The section also contains an article “An Example of Shared Governance: the Health Information System” which aims at demonstrating the strategic centrality, in the public sphere, of the design and implementation phase of an IT project and/or database. In particular, according to the Author (Beato), “to govern digital processes in the public world, specific technicalities are not enough, but a careful reference to the institutional and governance contexts of the public administrations intended to manage these processes is necessary.” Therefore, good design and implementation becomes decisive where multiple institutional actors are involved, such as the state, regions and local authorities.” With this in mind, it analyzes, including by reconstructing its history, the case of the New Health Information System, implemented to support the multiple and complex aspects of our NHS. The study illustrates some good governance rules, which should be applied to all IT projects shared among different institutions of the Republic.

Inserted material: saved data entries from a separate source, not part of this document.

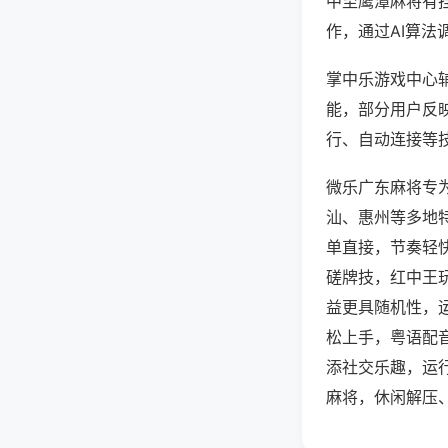
中至鹰潭麻将有
作，通过AI算法
掌中乐游戏中心辅
能，部分用户反映
行、自动连接等技
微乐广东麻将专
汕、惠州等多地
单直接，节奏轻
磋牌技，红中王
益更具随机性，
松上手，粤语配
添社交乐趣，运
麻将，休闲解压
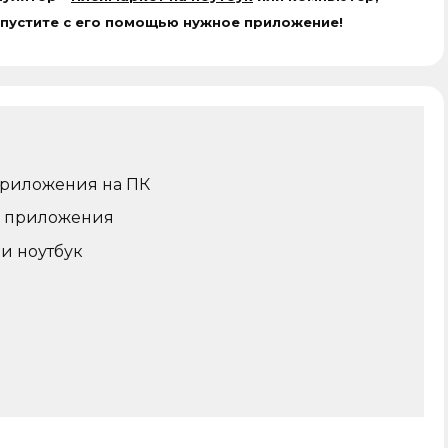
апустите с его помощью нужное приложение!
приложения на ПК
и приложения
ли ноутбук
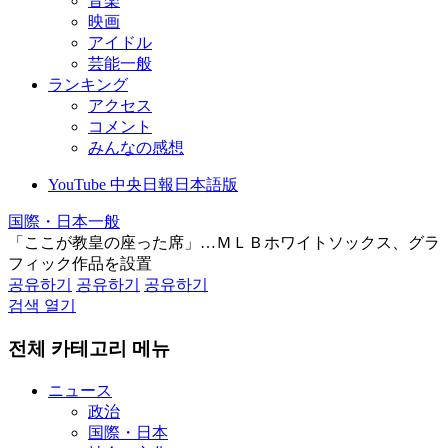
音楽
映画
アイドル
芸能一般
ランキング
アクセス
コメント
みんなの感想
YouTube 中央日報日本語版
国際・日本一般
「ここが教皇の座った席」…ＭＬＢホワイトソックス、グラ
フィック作品を設置
공유하기
공유하기
공유하기
검색 열기
전체 카테고리 메뉴
ニュース
政治
国際・日本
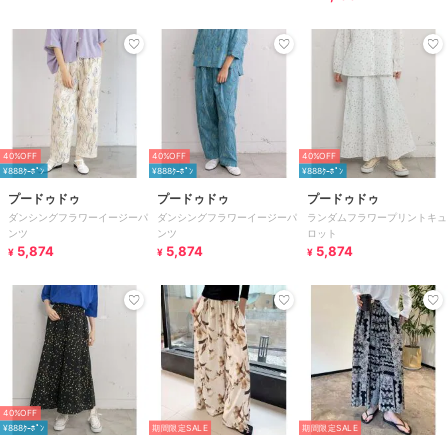
40%OFF
40%OFF
40%OFF
¥888ｸｰﾎﾟﾝ
¥888ｸｰﾎﾟﾝ
¥888ｸｰﾎﾟﾝ
プードゥドゥ
プードゥドゥ
プードゥドゥ
ダンシングフラワーイージーパ
ダンシングフラワーイージーパ
ランダムフラワープリントキュ
ンツ
ンツ
ロット
5,874
5,874
5,874
¥
¥
¥
40%OFF
¥888ｸｰﾎﾟﾝ
期間限定SALE
期間限定SALE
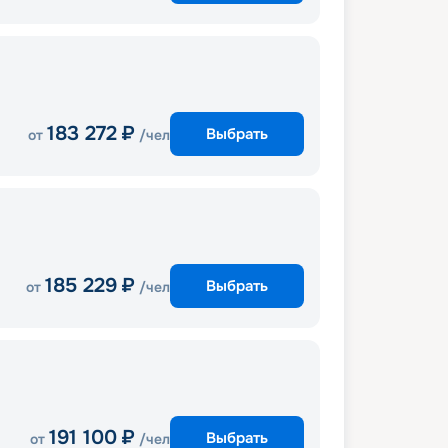
183 272
₽
Выбрать
от
/чел
185 229
₽
Выбрать
от
/чел
191 100
₽
Выбрать
от
/чел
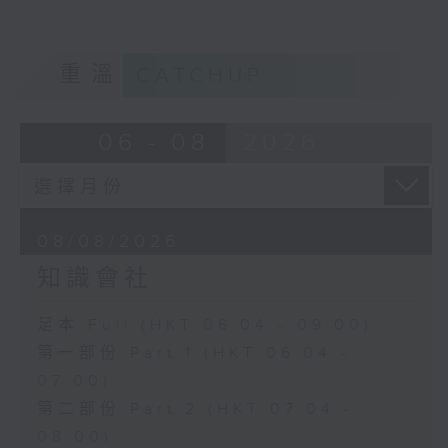
重溫
CATCHUP
06 - 08
2026
08/08/2026
知識會社
足本 Full (HKT 06:04 - 09:00)
第一部份 Part 1 (HKT 06:04 -
07:00)
第二部份 Part 2 (HKT 07:04 -
08:00)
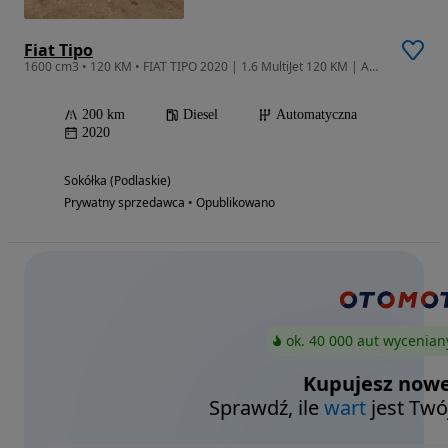
Fiat Tipo
1600 cm3 • 120 KM • FIAT TIPO 2020 | 1.6 MultiJet 120 KM | AUTOMAT | XENON | CARPLAY | Oryginalny lakier
200 km
Diesel
Automatyczna
2020
Sokółka (Podlaskie)
Prywatny sprzedawca • Opublikowano
ok. 40 000 aut wycenian
Kupujesz nowe
Sprawdź, ile
wart
jest Twó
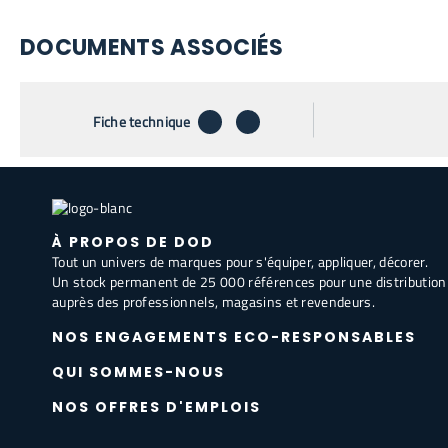
DOCUMENTS ASSOCIÉS
télécharger
envoyer par email
Fiche technique
À PROPOS DE DOD
Tout un univers de marques pour s'équiper, appliquer, décorer.
Un stock permanent de 25 000 références pour une distribution
auprès des professionnels, magasins et revendeurs.
NOS ENGAGEMENTS ECO-RESPONSABLES
QUI SOMMES-NOUS
NOS OFFRES D'EMPLOIS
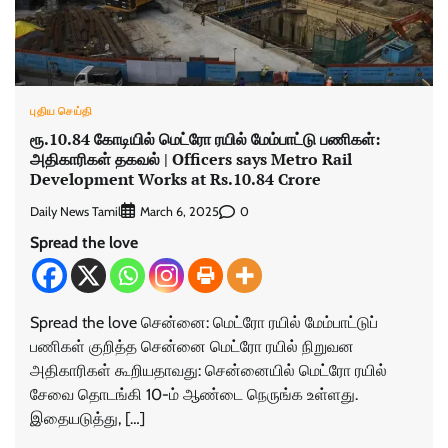
புதிய செய்தி
ரூ.10.84 கோடியில் மெட்ரோ ரயில் மேம்பாட்டு பணிகள்:
அதிகாரிகள் தகவல் | Officers says Metro Rail
Development Works at Rs.10.84 Crore
Daily News Tamil
0
March 6, 2025
Spread the love
Spread the love சென்னை: மெட்ரோ ரயில் மேம்பாட்டுப்
பணிகள் குறித்த சென்னை மெட்ரோ ரயில் நிறுவன
அதிகாரிகள் கூறியதாவது: சென்னையில் மெட்ரோ ரயில்
சேவை தொடங்கி 10-ம் ஆண்டை நெருங்க உள்ளது.
இதையடுத்து, […]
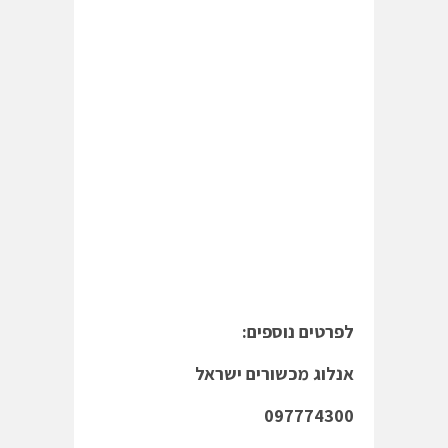
לפרטים נוספים:
אנלוג מכשורים ישראל
097774300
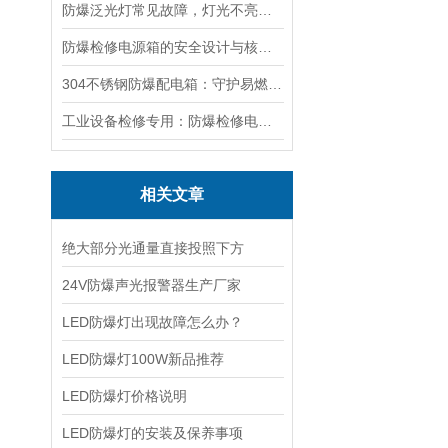
防爆泛光灯常见故障，灯光不亮频闪发热漏电照明异常排查解决方法
防爆检修电源箱的安全设计与核心功能，一文讲明白
304不锈钢防爆配电箱：守护易燃易爆环境电路安全
工业设备检修专用：防爆检修电源箱便携实用满足现场供电需求
相关文章
绝大部分光通量直接投照下方
24V防爆声光报警器生产厂家
LED防爆灯出现故障怎么办？
LED防爆灯100W新品推荐
LED防爆灯价格说明
LED防爆灯的安装及保养事项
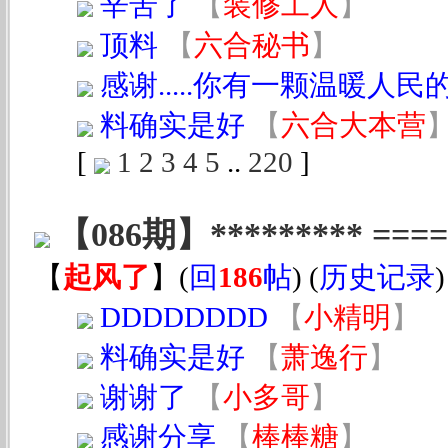
辛苦了
【
装修工人
】
顶料
【
六合秘书
】
感谢.....你有一颗温暖人民的
料确实是好
【
六合大本营
[
1
2
3
4
5
..
220
]
【086期】********* ==
【
起风了
】
(
回
186
帖
) (
历史记录
DDDDDDDD
【
小精明
】
料确实是好
【
萧逸行
】
谢谢了
【
小多哥
】
感谢分享
【
棒棒糖
】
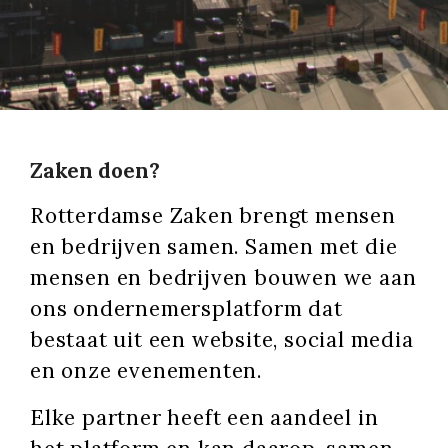
Zaken doen?
Rotterdamse Zaken brengt mensen
en bedrijven samen. Samen met die
mensen en bedrijven bouwen we aan
ons ondernemersplatform dat
bestaat uit een website, social media
en onze evenementen.
Elke partner heeft een aandeel in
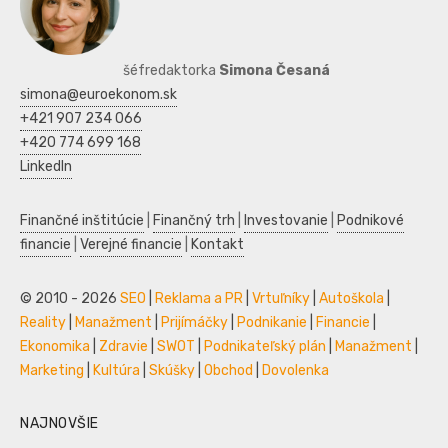
šéfredaktorka
Simona Česaná
simona@euroekonom.sk
+421 907 234 066
+420 774 699 168
LinkedIn
Finančné inštitúcie
|
Finančný trh
|
Investovanie
|
Podnikové
financie
|
Verejné financie
|
Kontakt
© 2010 - 2026
SEO
|
Reklama a PR
|
Vrtuľníky
|
Autoškola
|
Reality
|
Manažment
|
Prijímáčky
|
Podnikanie
|
Financie
|
Ekonomika
|
Zdravie
|
SWOT
|
Podnikateľský plán
|
Manažment
|
Marketing
|
Kultúra
|
Skúšky
|
Obchod
|
Dovolenka
NAJNOVŠIE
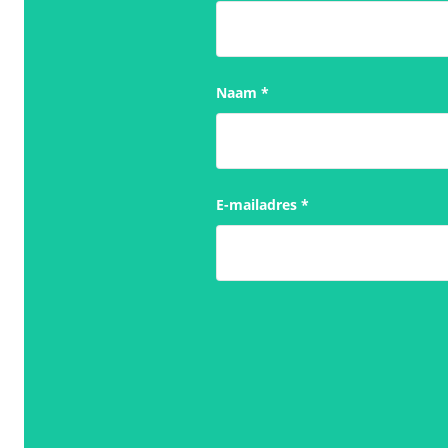
Naam
*
E-mailadres
*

In the Close up section of the Journal, “The European Social Bonds of the Sure instrument for labor and income protection: a successful experience as a coordinated and united response to the pandemic crisis,” considers one of the responses to the pandemic crisis fielded by the European Union. After analyzing its objectives, mode of operation and (partial) evidence on the capacity of beneficiary countries to effectively absorb and use resources, the Author (Di Domenico) highlights the particular effectiveness and innovative scope of this financial instrument (temporary in nature, relying on a system of voluntary guarantees; it is characterized by the absence of conditionality), which can represent “an important reference with further positive spillovers, including the self-confidence aspect of member states in taking on loans and expenditures greater than they would have done in the absence of the instrument.” In other words, Sure’s successful experience in terms of pandemic crisis response, which will be confirmed in the overall framework (due in March 2023) on the use of the instrument, can “represent a benchmark to aim for in the case of exogenous shocks that require a coordinated and united approach, of a solidaristic nature but with mutual benefits and non-negligible externalities and spillover effects at the level of the EU as a whole and of country-systems.”
Taken as a whole, the contributions in this volume, with different points of view and a wide range of insights that blend theoretical and technical-specialist approaches, renew RIPM’s attitude to listening (with which vision is combined), and “mobilizing ambition”, in their measuring themselves against real world situations, recognizing the complexity of the action of public institutions and proposing fact-based innovations.